O pessoal bateu palmas e deu vivas quando um deles pegava um peixe e até quando um salmão conseguiu pular na correnteza. Foi um sacrifício e tanto. O urso 47, conhecido pela pelagem avermelhada nos ombros, uma falha nos pelos da testa e o focinho curto, não demorou a aparecer só para expulsar o coitado que estava na banheira, espantar uns outros que estavam pescando e assumir o controle.
No caminho de volta ao acampamento, estávamos praticamente sós. Quando o último integrante das excursões diárias sai, os guardas abandonam seus postos, deixando os que estão hospedados nos chalés e nas barracas à vontade para pôr em prática o que aprenderam no início da estadia. Caminhar em uma trilha cheia de ursos, porém, acelera o processo de camaradagem entre as pessoas. Nós nos juntamos aos outros, e nos espalhávamos de vez em quando para garantir que não haveria surpresas vindas de nenhuma direção, e voltávamos a tagarelar sem parar.
No dia seguinte, depois de um passeio ao Vale das Dez Mil Fumaças, um despenhadeiro dramático cheio de cinzas e pedra-pomes, voltamos às plataformas de observação. Foi lá que conheci minha primeira superfã, Pat Nelson de Jackson, Missouri, que ficava sintonizada nas câmeras do parque enquanto via TV em casa. E ela tinha boas notícias: Ted tinha voltado. "O que tem a cicatriz. Esse é o Ted. Ele é mais velho. O pessoal achava que ele não ia sobreviver ao inverno", disse ela.
Caía uma chuva fina. Um homem usava um poncho do Mickey para se proteger. Foi aí que percebi que tinha que me separar dos menos aventureiros. Tinha que ir pescar.
Na manhã seguinte, nós nos encontramos com nosso guia, Zacari Pacaldo, que trabalhava no acampamento há três anos. Estava dividido entre o amor pela música – ia começar a faculdade no segundo semestre – e a paixão pela pesca.
Depois de calçarmos as botas, seguimos Zacari pelo mato, subindo e descendo a margem irregular até que, finalmente, chegamos ao rio. Durante uma hora pescamos (bom, a Tara pescou; eu só fiz uma tentativa meio atrapalhada) até que, lá estava ele, um urso pardo vindo na nossa direção.
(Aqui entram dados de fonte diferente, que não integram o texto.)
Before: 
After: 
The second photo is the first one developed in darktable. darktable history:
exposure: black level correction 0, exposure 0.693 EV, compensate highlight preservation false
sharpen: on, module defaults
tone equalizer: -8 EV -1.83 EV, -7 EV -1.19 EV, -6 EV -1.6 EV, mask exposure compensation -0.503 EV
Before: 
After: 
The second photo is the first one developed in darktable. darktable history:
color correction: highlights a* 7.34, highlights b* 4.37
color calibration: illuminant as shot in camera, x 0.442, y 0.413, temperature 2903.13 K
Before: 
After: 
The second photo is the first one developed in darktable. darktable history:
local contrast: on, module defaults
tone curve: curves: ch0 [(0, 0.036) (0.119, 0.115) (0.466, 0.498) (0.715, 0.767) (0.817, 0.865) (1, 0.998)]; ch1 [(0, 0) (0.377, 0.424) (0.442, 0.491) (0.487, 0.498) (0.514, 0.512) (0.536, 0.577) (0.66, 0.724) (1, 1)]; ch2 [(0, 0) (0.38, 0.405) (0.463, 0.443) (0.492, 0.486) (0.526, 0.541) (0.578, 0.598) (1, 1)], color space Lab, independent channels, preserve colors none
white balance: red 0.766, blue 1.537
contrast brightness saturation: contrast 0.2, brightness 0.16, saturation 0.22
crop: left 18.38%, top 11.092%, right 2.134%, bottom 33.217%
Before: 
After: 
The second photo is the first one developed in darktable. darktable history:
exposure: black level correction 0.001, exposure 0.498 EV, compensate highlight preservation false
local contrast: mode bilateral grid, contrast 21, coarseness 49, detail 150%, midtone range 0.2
Tenho que admitir que meu coração disparou. Zacari deu um passo à frente, a lata de spray na mão, nós duas mais para trás. Puxamos as linhas e, lentamente, nos afastamos. Ele chegou a uma pequena clareira à nossa frente e depois voltou para a água, correnteza abaixo, sem olhar para o nosso lado sequer uma vez. Eu não me ofendi, afinal ninguém quer ser foco da atenção de um urso. (Embora fizesse questão, é claro, de que Zacari tirasse uma foto minha com o bichão por perto.)
Depois de pescar e ver os animais, arrumamos nossas coisas e percorremos a trilha no caminho inverso. Pegamos o hidroavião com cinco integrantes de uma excursão. Uma mulher que usava um moletom onde havia seu nome estampado, perguntava aos outros o que tinham visto. "Aquela fêmea que caça feito macho...", começou ela. Tive a impressão de que estava praticando o que falaria para os amigos que acompanhavam as imagens das câmeras ao vivo para incentivá-los a conferir os ursos pessoalmente no próximo verão.
É radical?
A avaliação varia de 1 (não mesmo) a 4 (extremamente).
Isolamento: 3
O Parque nacional Katmai, que inclui Brooks Camp, é acessível apenas por barco ou avião. Para chegar a Brooks saindo de Anchorage, faça conexão em King Salmon, voo que dura uma hora pela Alaska Airlines ou PenAir. De lá, são 20 minutos de hidroavião até Brooks Camp. Há também táxis aéreos saindo de Homer e Kodiak.
Desconforto: 2
Quem gosta de acampar vai achar o camping confortável. Não conhece muita coisa a respeito? Alugue o equipamento em Anchorage. Por causa dos ursos, toda a preparação da comida tem que ser feita em uma área específica. Compre combustível na lojinha local ou dê uma olhada na última prateleira do armário, geralmente há sobras. Se preferir não levar nem comida, nem apetrechos de cozinha, pode comprar as refeições prontas na sede.
Dificuldade física: 2
Os 2 km de caminhada até Brooks Falls são fáceis e tem acesso para cadeiras de rodas. Embora a descida – mas principalmente a subida para sair do Vale das Dez Mil Fumaças seja um pouco cansativa, devagar e sempre você chega lá.